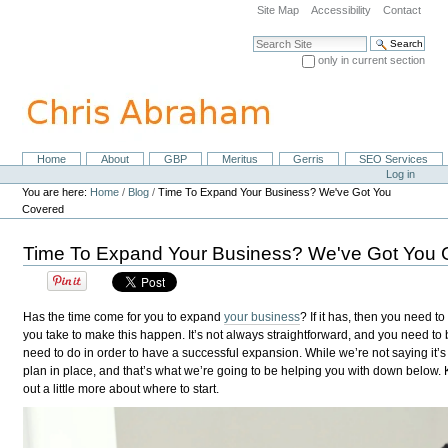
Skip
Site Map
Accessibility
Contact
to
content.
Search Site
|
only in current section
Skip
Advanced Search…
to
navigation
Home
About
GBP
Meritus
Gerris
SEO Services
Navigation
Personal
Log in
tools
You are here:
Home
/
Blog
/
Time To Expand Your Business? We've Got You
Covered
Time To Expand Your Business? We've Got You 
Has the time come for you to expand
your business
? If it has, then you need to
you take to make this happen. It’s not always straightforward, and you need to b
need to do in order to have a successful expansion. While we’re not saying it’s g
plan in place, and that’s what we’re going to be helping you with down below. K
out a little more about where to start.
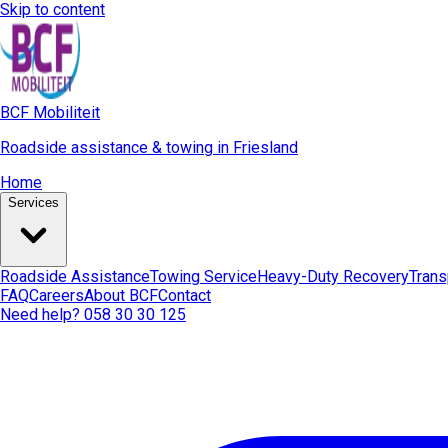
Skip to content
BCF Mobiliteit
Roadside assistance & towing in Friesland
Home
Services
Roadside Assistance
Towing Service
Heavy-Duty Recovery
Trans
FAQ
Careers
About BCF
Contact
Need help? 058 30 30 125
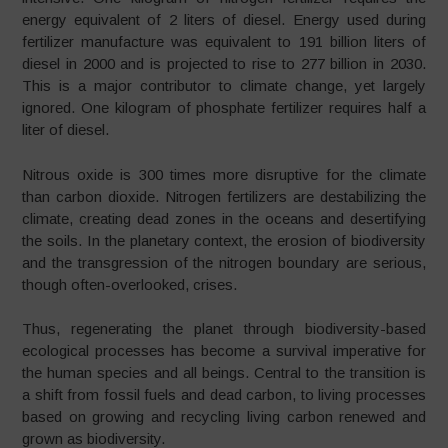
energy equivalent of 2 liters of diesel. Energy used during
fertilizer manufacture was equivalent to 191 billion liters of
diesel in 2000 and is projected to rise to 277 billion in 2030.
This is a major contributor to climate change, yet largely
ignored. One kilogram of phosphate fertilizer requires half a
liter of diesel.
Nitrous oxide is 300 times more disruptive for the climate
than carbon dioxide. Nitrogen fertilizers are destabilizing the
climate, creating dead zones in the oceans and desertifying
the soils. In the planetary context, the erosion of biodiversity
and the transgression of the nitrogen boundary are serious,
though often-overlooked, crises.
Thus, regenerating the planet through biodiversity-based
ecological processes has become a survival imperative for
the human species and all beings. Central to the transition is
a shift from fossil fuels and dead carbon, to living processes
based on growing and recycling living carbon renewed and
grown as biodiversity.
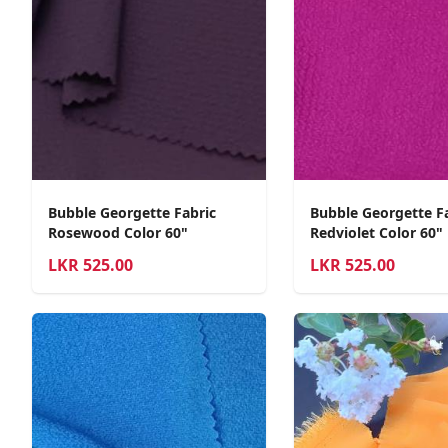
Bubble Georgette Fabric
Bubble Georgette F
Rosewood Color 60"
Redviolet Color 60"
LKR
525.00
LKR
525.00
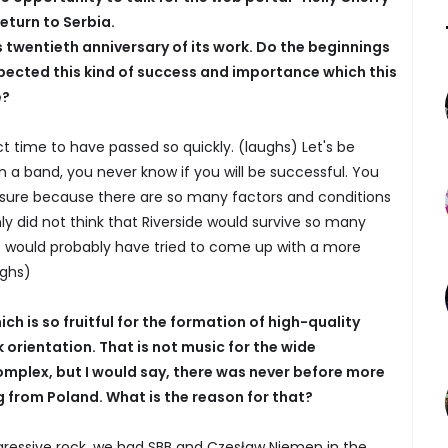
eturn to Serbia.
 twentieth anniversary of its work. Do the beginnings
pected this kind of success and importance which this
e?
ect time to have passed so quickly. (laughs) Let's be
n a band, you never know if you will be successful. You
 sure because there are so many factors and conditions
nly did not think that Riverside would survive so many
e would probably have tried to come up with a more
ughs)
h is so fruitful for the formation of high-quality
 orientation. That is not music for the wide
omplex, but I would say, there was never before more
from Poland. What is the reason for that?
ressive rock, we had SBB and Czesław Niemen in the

What is expected
Your copy should hold only the lines from the one containing "ecological processes has" through the last line of the listing, both included, retyped exactly and free of pictures.

Exercise response
ecological processes has become a survival imperative for
the human species and all beings. Central to the transition is
a shift from fossil fuels and dead carbon, to living processes
based on growing and recycling living carbon renewed and
grown as biodiversity.
Bubble Georgette Fabric
Bubble Georgette F
Rosewood Color 60"
Redviolet Color 60"
LKR
525.00
LKR
525.00
eturn to Serbia.
 twentieth anniversary of its work. Do the beginnings
pected this kind of success and importance which this
e?
ect time to have passed so quickly. (laughs) Let's be
n a band, you never know if you will be successful. You
 sure because there are so many factors and conditions
nly did not think that Riverside would survive so many
e would probably have tried to come up with a more
ughs)
h is so fruitful for the formation of high-quality
 orientation. That is not music for the wide
omplex, but I would say, there was never before more
from Poland. What is the reason for that?
ressive rock, we had SBB and Czesław Niemen in the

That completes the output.